Copy out all of the data below word for word, keeping every line unchanged.

--- Begin RECORDS TO PROCESS ---

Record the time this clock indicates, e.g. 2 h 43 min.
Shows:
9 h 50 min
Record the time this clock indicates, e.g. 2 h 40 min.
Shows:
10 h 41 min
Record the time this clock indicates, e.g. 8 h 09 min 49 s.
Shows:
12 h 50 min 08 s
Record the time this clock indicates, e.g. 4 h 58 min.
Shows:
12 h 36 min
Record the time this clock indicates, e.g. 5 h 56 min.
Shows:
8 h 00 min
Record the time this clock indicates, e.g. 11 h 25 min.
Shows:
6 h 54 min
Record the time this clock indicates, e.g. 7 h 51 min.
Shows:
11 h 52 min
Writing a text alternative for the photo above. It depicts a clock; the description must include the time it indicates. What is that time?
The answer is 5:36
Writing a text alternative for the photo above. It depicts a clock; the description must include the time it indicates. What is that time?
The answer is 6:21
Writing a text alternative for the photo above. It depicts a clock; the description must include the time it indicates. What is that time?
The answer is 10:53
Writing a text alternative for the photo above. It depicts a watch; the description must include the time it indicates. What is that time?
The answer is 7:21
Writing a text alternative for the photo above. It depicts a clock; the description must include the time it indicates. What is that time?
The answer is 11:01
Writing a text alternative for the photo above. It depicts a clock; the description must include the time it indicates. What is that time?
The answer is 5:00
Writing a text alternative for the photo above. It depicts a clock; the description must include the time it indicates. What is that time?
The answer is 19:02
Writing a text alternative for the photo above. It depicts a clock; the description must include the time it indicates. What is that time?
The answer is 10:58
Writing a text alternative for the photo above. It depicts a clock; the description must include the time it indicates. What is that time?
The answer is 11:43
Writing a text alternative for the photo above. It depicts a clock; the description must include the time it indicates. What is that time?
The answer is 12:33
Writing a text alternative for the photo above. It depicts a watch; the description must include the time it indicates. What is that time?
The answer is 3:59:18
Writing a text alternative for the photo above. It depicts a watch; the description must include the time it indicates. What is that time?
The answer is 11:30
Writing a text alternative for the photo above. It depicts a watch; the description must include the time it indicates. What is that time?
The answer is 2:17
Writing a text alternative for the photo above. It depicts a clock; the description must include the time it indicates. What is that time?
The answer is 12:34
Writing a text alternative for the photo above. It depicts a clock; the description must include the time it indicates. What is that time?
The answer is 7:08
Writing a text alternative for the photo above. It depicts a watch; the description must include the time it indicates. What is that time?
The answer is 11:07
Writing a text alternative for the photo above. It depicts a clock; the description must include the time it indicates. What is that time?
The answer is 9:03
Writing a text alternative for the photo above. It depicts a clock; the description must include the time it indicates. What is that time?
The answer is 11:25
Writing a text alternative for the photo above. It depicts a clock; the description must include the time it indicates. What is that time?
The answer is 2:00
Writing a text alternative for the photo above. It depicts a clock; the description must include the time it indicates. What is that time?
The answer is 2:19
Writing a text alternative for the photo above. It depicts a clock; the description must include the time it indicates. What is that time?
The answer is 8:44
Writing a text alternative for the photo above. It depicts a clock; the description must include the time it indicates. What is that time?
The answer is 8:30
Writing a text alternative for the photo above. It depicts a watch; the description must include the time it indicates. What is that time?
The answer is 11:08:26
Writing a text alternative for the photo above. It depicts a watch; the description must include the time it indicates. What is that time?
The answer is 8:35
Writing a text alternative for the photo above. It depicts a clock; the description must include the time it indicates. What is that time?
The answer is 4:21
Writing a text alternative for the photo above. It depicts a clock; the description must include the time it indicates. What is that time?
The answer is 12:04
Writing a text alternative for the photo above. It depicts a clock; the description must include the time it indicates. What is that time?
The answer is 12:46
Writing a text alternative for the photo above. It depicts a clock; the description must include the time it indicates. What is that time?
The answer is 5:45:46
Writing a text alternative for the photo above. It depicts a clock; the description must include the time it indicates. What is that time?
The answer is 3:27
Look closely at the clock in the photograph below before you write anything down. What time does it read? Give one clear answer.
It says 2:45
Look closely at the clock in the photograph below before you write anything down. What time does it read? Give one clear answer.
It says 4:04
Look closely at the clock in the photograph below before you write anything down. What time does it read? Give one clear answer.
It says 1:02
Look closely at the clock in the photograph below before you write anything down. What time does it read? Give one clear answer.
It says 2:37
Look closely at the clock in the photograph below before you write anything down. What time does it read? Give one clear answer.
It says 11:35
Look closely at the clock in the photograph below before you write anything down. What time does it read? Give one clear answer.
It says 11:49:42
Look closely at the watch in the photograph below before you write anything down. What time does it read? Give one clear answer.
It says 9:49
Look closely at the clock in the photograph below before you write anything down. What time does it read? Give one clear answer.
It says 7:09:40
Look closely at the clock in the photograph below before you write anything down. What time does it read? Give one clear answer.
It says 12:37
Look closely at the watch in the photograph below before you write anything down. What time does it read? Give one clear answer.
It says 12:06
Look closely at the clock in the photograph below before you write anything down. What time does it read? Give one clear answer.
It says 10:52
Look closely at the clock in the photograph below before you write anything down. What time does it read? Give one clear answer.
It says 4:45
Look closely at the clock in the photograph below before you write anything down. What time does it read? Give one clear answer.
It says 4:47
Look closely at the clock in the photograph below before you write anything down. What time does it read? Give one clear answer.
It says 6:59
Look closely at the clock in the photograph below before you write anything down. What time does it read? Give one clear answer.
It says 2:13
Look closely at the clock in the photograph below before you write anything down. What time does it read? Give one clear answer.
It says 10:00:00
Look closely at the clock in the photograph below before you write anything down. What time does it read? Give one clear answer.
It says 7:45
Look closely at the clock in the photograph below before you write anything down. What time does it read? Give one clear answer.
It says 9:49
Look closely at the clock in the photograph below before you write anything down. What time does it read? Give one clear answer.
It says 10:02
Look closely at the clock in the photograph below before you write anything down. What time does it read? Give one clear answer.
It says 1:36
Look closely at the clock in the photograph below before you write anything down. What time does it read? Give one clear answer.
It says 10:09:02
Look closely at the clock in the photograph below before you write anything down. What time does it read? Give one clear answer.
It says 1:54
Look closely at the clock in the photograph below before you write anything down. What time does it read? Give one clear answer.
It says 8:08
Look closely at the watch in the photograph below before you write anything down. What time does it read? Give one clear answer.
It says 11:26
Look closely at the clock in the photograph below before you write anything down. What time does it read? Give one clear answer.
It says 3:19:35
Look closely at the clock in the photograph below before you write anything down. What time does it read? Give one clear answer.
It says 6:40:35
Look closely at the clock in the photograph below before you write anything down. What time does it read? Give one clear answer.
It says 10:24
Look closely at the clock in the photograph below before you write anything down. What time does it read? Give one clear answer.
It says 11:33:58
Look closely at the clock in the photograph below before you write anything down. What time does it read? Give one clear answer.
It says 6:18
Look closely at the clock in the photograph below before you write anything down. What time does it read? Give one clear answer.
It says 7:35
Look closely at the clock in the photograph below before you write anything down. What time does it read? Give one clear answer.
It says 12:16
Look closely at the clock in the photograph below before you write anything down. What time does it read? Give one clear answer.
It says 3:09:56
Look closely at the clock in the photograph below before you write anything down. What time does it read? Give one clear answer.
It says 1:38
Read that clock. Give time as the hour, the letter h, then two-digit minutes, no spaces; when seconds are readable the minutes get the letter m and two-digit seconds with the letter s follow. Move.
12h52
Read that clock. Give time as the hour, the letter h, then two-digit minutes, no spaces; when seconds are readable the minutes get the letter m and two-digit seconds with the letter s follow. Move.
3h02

--- End RECORDS TO PROCESS ---

## SOLUTION BELOW
Record the time this clock indicates, e.g. 2 h 43 min.
Shows:
9 h 50 min
Record the time this clock indicates, e.g. 2 h 40 min.
Shows:
10 h 41 min
Record the time this clock indicates, e.g. 8 h 09 min 49 s.
Shows:
12 h 50 min 08 s
Record the time this clock indicates, e.g. 4 h 58 min.
Shows:
12 h 36 min
Record the time this clock indicates, e.g. 5 h 56 min.
Shows:
8 h 00 min
Record the time this clock indicates, e.g. 11 h 25 min.
Shows:
6 h 54 min
Record the time this clock indicates, e.g. 7 h 51 min.
Shows:
11 h 52 min
Writing a text alternative for the photo above. It depicts a clock; the description must include the time it indicates. What is that time?
The answer is 5:36
Writing a text alternative for the photo above. It depicts a clock; the description must include the time it indicates. What is that time?
The answer is 6:21
Writing a text alternative for the photo above. It depicts a clock; the description must include the time it indicates. What is that time?
The answer is 10:53
Writing a text alternative for the photo above. It depicts a watch; the description must include the time it indicates. What is that time?
The answer is 7:21
Writing a text alternative for the photo above. It depicts a clock; the description must include the time it indicates. What is that time?
The answer is 11:01
Writing a text alternative for the photo above. It depicts a clock; the description must include the time it indicates. What is that time?
The answer is 5:00
Writing a text alternative for the photo above. It depicts a clock; the description must include the time it indicates. What is that time?
The answer is 19:02
Writing a text alternative for the photo above. It depicts a clock; the description must include the time it indicates. What is that time?
The answer is 10:58
Writing a text alternative for the photo above. It depicts a clock; the description must include the time it indicates. What is that time?
The answer is 11:43
Writing a text alternative for the photo above. It depicts a clock; the description must include the time it indicates. What is that time?
The answer is 12:33
Writing a text alternative for the photo above. It depicts a watch; the description must include the time it indicates. What is that time?
The answer is 3:59:18
Writing a text alternative for the photo above. It depicts a watch; the description must include the time it indicates. What is that time?
The answer is 11:30
Writing a text alternative for the photo above. It depicts a watch; the description must include the time it indicates. What is that time?
The answer is 2:17
Writing a text alternative for the photo above. It depicts a clock; the description must include the time it indicates. What is that time?
The answer is 12:34
Writing a text alternative for the photo above. It depicts a clock; the description must include the time it indicates. What is that time?
The answer is 7:08
Writing a text alternative for the photo above. It depicts a watch; the description must include the time it indicates. What is that time?
The answer is 11:07
Writing a text alternative for the photo above. It depicts a clock; the description must include the time it indicates. What is that time?
The answer is 9:03
Writing a text alternative for the photo above. It depicts a clock; the description must include the time it indicates. What is that time?
The answer is 11:25
Writing a text alternative for the photo above. It depicts a clock; the description must include the time it indicates. What is that time?
The answer is 2:00
Writing a text alternative for the photo above. It depicts a clock; the description must include the time it indicates. What is that time?
The answer is 2:19
Writing a text alternative for the photo above. It depicts a clock; the description must include the time it indicates. What is that time?
The answer is 8:44
Writing a text alternative for the photo above. It depicts a clock; the description must include the time it indicates. What is that time?
The answer is 8:30
Writing a text alternative for the photo above. It depicts a watch; the description must include the time it indicates. What is that time?
The answer is 11:08:26
Writing a text alternative for the photo above. It depicts a watch; the description must include the time it indicates. What is that time?
The answer is 8:35
Writing a text alternative for the photo above. It depicts a clock; the description must include the time it indicates. What is that time?
The answer is 4:21
Writing a text alternative for the photo above. It depicts a clock; the description must include the time it indicates. What is that time?
The answer is 12:04
Writing a text alternative for the photo above. It depicts a clock; the description must include the time it indicates. What is that time?
The answer is 12:46
Writing a text alternative for the photo above. It depicts a clock; the description must include the time it indicates. What is that time?
The answer is 5:45:46
Writing a text alternative for the photo above. It depicts a clock; the description must include the time it indicates. What is that time?
The answer is 3:27
Look closely at the clock in the photograph below before you write anything down. What time does it read? Give one clear answer.
It says 2:45
Look closely at the clock in the photograph below before you write anything down. What time does it read? Give one clear answer.
It says 4:04
Look closely at the clock in the photograph below before you write anything down. What time does it read? Give one clear answer.
It says 1:02
Look closely at the clock in the photograph below before you write anything down. What time does it read? Give one clear answer.
It says 2:37
Look closely at the clock in the photograph below before you write anything down. What time does it read? Give one clear answer.
It says 11:35
Look closely at the clock in the photograph below before you write anything down. What time does it read? Give one clear answer.
It says 11:49:42
Look closely at the watch in the photograph below before you write anything down. What time does it read? Give one clear answer.
It says 9:49
Look closely at the clock in the photograph below before you write anything down. What time does it read? Give one clear answer.
It says 7:09:40
Look closely at the clock in the photograph below before you write anything down. What time does it read? Give one clear answer.
It says 12:37
Look closely at the watch in the photograph below before you write anything down. What time does it read? Give one clear answer.
It says 12:06
Look closely at the clock in the photograph below before you write anything down. What time does it read? Give one clear answer.
It says 10:52
Look closely at the clock in the photograph below before you write anything down. What time does it read? Give one clear answer.
It says 4:45
Look closely at the clock in the photograph below before you write anything down. What time does it read? Give one clear answer.
It says 4:47
Look closely at the clock in the photograph below before you write anything down. What time does it read? Give one clear answer.
It says 6:59
Look closely at the clock in the photograph below before you write anything down. What time does it read? Give one clear answer.
It says 2:13
Look closely at the clock in the photograph below before you write anything down. What time does it read? Give one clear answer.
It says 10:00:00
Look closely at the clock in the photograph below before you write anything down. What time does it read? Give one clear answer.
It says 7:45
Look closely at the clock in the photograph below before you write anything down. What time does it read? Give one clear answer.
It says 9:49
Look closely at the clock in the photograph below before you write anything down. What time does it read? Give one clear answer.
It says 10:02
Look closely at the clock in the photograph below before you write anything down. What time does it read? Give one clear answer.
It says 1:36
Look closely at the clock in the photograph below before you write anything down. What time does it read? Give one clear answer.
It says 10:09:02
Look closely at the clock in the photograph below before you write anything down. What time does it read? Give one clear answer.
It says 1:54
Look closely at the clock in the photograph below before you write anything down. What time does it read? Give one clear answer.
It says 8:08
Look closely at the watch in the photograph below before you write anything down. What time does it read? Give one clear answer.
It says 11:26
Look closely at the clock in the photograph below before you write anything down. What time does it read? Give one clear answer.
It says 3:19:35
Look closely at the clock in the photograph below before you write anything down. What time does it read? Give one clear answer.
It says 6:40:35
Look closely at the clock in the photograph below before you write anything down. What time does it read? Give one clear answer.
It says 10:24
Look closely at the clock in the photograph below before you write anything down. What time does it read? Give one clear answer.
It says 11:33:58
Look closely at the clock in the photograph below before you write anything down. What time does it read? Give one clear answer.
It says 6:18
Look closely at the clock in the photograph below before you write anything down. What time does it read? Give one clear answer.
It says 7:35
Look closely at the clock in the photograph below before you write anything down. What time does it read? Give one clear answer.
It says 12:16
Look closely at the clock in the photograph below before you write anything down. What time does it read? Give one clear answer.
It says 3:09:56
Look closely at the clock in the photograph below before you write anything down. What time does it read? Give one clear answer.
It says 1:38
Read that clock. Give time as the hour, the letter h, then two-digit minutes, no spaces; when seconds are readable the minutes get the letter m and two-digit seconds with the letter s follow. Move.
12h52
Read that clock. Give time as the hour, the letter h, then two-digit minutes, no spaces; when seconds are readable the minutes get the letter m and two-digit seconds with the letter s follow. Move.
3h02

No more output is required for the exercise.